David R. Evanson
Privately Published, Spring, 2004
Determining performance is a bedrock principle of investing, but many investors often pay little attention to their cost basis, which an essential element in measuring performance. As a first step, let’s examine why cost basis is such an important concept.
Without an accurate basis, it is pretty difficult to determine your return. Knowing your return will allow you to make intelligent decisions on whether to hold or sell an asset. In addition, the basis will determine your gain or loss, which will affect your tax liability. The taxes you pay – or don’t pay – play an important role in the ultimate return you earn on an investment.
In essence, cost basis, or simply basis, is the total amount of money invested in a security, such as a stock, bond, or mutual fund. If you invested $1,000 each year over a five-year period in the T. Rowe Price Spectrum Growth fund and did not reinvest dividends or capital gains, the cost basis of your investment would be $5,000.
The IRS allows three methods for determining the cost basis—First In, First Out (FIFO), Average Cost, and Specific Identification. The Average Cost (or “Average Basis”) method, the most commonly used, requires you to determine the average cost per share—total dollars invested divided by the total number of shares held. In this discussion, we will be focusing on the average basis. Remember you will need to keep copies of your confirmations to accurately calculate your cost basis.
Using the above example, if you sell your investment in the Spectrum Growth Fund after it appreciates to $6,000, you will enjoy a $1,000 gain; if you sell it after it declines to $4,000 you will have a $1,000.. In the first scenario, taxes are owed. In the second, you have losses that you can use to offset other gains.
Now, let’s dig a little deeper because you may make periodic investments or reinvest your distributions.
Let’s examine periodic investments. If you were to buy $1,000 worth of the Spectrum Growth fund each year for three years at $10 per share in year one (100 shares), $12 per share in year two (83.3 shares) and $15 per share (66.7 shares) in year three, your total investment is $3,000. The total number of shares you own is 250 (100 + 83.3 + 66.7). Your average cost basis is $12 per share ($3,000 / 250).
Interestingly, the price you pay each time you purchase shares has no bearing on the basis. You still paid $1,000 each time. The cost basis per share is however a useful tool for understanding how an investment is doing since it represents the average cost per share.
Let’s take a look at how reinvested distributions influence basis. Using the above example, assume you receive a $100 distribution, which you immediately reinvest (a feature available to all T. Rowe Price investors) at the prevailing price of $15 per share. Your reinvestment nets you 6.7 shares of the fund. Your new basis in the Spectrum Growth fund is $3,100 ($3,000 initial investment + $100 reinvestment) and your cost basis per share is now $12.08 ($3,100 / 256.7).
Another important area is the cost basis of assets you receive as a gift. If you are lucky enough to get such a gift, you should immediately record the current value and the basis of the shares you receive. Be sure to ask the person giving you the gift.
Let’s say your grandmother gives you shares of the Spectrum Growth Fund. In general, her basis is now your basis. If she paid $3,000, that’s the figure you should use when calculating your gain or loss from selling. The situation gets a little more complex if, however, her basis is $3,000 and the day she “gifts” you, the shares are worth $2,000.
• If you sell the shares for less than $2,000, the Internal Revenue Service (IRS) says your basis is $2,000 and you have a loss equal to $2,000 minus whatever you sold the shares for.
• If you sell the shares for more than $3,000 the IRS says your basis is $3,000 and your gain is the proceeds from the sale, less $3,000.

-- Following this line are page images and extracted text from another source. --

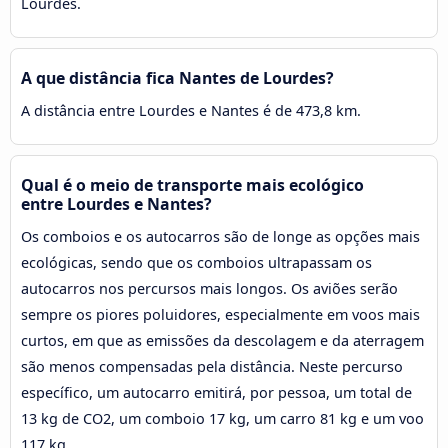
Lourdes.
A que distância fica Nantes de Lourdes?
A distância entre Lourdes e Nantes é de 473,8 km.
Qual é o meio de transporte mais ecológico
entre Lourdes e Nantes?
Os comboios e os autocarros são de longe as opções mais
ecológicas, sendo que os comboios ultrapassam os
autocarros nos percursos mais longos. Os aviões serão
sempre os piores poluidores, especialmente em voos mais
curtos, em que as emissões da descolagem e da aterragem
são menos compensadas pela distância. Neste percurso
específico, um autocarro emitirá, por pessoa, um total de
13 kg de CO2, um comboio 17 kg, um carro 81 kg e um voo
117 kg.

• If you sell the shares for between $2,000 and $3,000 the IRS says you do not have a gain or a loss.
At T. Rowe Price, we’ve made considerable investments in technology so you can see the cost basis of your investments. We calculate your cost basis by using the average cost method factoring in all your purchases including reinvesting dividends and capital gains distributions. We include the cost basis information on Form 1099-B (mailed in January) for your convenience, but we do not report the cost basis to the IRS.
If you have signed up to transact orders on your T. Rowe Price mutual fund accounts on our Web site, you can find the average cost basis of your shares posted on the Mutual Fund Account Snapshot of each fund. (Average cost basis information is not provided for money market or tax-deferred retirement accounts.) If we do not have the cost basis for your mutual fund accounts, you can download a Cost Basis Information Form from the Forms section of our Web site. Fill it out and send it to us. We will then post the cost basis to your account.